TASK DETAILS: Reproduce exactly the part of the article on Nigeria's immunization funding that runs from "The National Primary" up to and including "rest by donors.".

The National Primary Health Care Development Agency (NPHCDA) says government spending on immunisation is expected to top $345 million a year by 2022 when international funding support from the Global Alliance for Vaccine Initiative (GAVI) is completely withdrawn.
This is as a result of Nigeria losing GAVI support after a rebasing of its economy re-classed it the biggest economy in Africa and therefore, ineligible for vaccine support meant for third-world countries.
According to the Executive director NPHCDA, Dr Muhammad Ado, with donor support, full immunisation for children costs Nigeria an estimated $230 million yearly, but only around $85m to $90m is paid by Nigeria—the rest by donors.
Speaking in Abuja as legislators and health stakeholders from five Anglophone countries began a three-day peer review workshop to work out how each country can sustain funding for national immunisation, Ado said the $345m, rising due to introduction of new vaccines and the growing population of children who need immunisation, is expected to be funded domestically.

RECORDED DATA:
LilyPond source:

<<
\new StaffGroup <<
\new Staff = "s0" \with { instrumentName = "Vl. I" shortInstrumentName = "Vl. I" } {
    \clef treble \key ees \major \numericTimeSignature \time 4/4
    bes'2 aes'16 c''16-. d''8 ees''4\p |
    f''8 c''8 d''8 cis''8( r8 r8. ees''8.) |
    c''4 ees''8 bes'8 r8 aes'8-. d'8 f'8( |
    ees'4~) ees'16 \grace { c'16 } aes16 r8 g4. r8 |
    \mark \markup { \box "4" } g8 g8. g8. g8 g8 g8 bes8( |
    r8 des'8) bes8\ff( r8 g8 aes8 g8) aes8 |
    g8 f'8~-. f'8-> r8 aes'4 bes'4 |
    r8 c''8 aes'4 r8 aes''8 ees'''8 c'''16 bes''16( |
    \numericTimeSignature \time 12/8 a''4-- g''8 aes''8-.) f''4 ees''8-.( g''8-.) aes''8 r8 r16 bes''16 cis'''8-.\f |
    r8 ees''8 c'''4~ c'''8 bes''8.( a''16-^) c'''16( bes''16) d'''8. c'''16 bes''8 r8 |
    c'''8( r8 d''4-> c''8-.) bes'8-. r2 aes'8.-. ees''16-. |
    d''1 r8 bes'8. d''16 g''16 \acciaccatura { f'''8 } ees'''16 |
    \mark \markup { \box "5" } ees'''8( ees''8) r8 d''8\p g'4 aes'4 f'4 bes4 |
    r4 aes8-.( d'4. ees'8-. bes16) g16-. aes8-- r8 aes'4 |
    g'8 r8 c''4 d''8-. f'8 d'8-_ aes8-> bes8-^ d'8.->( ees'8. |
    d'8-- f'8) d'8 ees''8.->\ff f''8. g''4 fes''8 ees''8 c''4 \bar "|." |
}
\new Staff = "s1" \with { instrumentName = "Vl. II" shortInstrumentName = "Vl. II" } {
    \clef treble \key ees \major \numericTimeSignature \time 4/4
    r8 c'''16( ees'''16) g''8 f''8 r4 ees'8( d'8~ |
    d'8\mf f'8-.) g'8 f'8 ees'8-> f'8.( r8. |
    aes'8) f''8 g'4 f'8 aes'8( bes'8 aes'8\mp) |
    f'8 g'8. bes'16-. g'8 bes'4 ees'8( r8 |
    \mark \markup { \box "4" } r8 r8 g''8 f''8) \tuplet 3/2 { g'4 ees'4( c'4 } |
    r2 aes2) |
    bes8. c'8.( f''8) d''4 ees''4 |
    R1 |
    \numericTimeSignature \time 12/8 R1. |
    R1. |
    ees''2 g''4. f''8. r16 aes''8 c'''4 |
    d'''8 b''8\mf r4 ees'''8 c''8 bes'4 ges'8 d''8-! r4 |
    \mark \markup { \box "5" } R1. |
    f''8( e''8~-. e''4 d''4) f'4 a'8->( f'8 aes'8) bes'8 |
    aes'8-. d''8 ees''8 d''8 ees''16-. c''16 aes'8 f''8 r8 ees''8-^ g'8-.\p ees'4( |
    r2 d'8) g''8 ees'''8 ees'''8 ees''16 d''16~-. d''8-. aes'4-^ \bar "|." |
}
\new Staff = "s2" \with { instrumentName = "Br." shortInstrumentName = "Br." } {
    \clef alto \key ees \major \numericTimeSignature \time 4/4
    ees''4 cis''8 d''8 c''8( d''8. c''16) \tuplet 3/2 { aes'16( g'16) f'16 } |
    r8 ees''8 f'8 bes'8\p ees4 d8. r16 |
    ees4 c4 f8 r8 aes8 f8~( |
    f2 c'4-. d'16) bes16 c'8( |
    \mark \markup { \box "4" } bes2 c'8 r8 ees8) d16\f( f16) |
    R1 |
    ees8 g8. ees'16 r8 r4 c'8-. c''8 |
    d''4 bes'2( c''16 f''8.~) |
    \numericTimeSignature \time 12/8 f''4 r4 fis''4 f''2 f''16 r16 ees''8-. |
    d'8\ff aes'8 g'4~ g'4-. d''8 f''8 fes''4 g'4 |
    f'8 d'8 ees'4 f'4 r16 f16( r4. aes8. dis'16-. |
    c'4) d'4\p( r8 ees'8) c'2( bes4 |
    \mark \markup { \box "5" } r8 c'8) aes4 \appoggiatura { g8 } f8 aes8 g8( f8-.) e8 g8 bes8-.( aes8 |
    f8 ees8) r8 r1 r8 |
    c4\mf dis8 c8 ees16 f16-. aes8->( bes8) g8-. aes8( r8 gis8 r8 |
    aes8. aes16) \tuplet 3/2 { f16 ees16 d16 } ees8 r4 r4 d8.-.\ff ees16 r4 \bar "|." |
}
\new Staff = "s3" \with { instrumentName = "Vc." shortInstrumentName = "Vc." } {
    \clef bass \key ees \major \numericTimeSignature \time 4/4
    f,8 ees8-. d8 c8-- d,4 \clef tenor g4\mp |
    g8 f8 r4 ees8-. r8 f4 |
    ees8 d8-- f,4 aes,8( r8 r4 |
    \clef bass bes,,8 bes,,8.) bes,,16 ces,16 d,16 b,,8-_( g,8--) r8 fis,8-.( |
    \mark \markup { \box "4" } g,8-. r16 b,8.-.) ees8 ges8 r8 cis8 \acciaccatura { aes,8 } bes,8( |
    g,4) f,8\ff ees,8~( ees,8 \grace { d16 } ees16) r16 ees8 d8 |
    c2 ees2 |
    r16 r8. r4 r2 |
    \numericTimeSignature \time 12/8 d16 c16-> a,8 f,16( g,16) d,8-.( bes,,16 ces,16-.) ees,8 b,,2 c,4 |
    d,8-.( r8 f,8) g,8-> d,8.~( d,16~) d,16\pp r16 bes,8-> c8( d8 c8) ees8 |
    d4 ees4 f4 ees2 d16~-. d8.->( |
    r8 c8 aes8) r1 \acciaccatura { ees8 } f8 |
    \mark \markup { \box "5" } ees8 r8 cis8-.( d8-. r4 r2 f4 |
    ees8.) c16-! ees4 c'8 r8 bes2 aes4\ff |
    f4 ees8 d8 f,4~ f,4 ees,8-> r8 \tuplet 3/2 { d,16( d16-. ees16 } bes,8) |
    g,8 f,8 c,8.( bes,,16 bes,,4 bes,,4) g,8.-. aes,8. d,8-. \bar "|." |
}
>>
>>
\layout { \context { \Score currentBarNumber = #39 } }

WORKED SOLUTION:
The National Primary Health Care Development Agency (NPHCDA) says government spending on immunisation is expected to top $345 million a year by 2022 when international funding support from the Global Alliance for Vaccine Initiative (GAVI) is completely withdrawn.
This is as a result of Nigeria losing GAVI support after a rebasing of its economy re-classed it the biggest economy in Africa and therefore, ineligible for vaccine support meant for third-world countries.
According to the Executive director NPHCDA, Dr Muhammad Ado, with donor support, full immunisation for children costs Nigeria an estimated $230 million yearly, but only around $85m to $90m is paid by Nigeria—the rest by donors.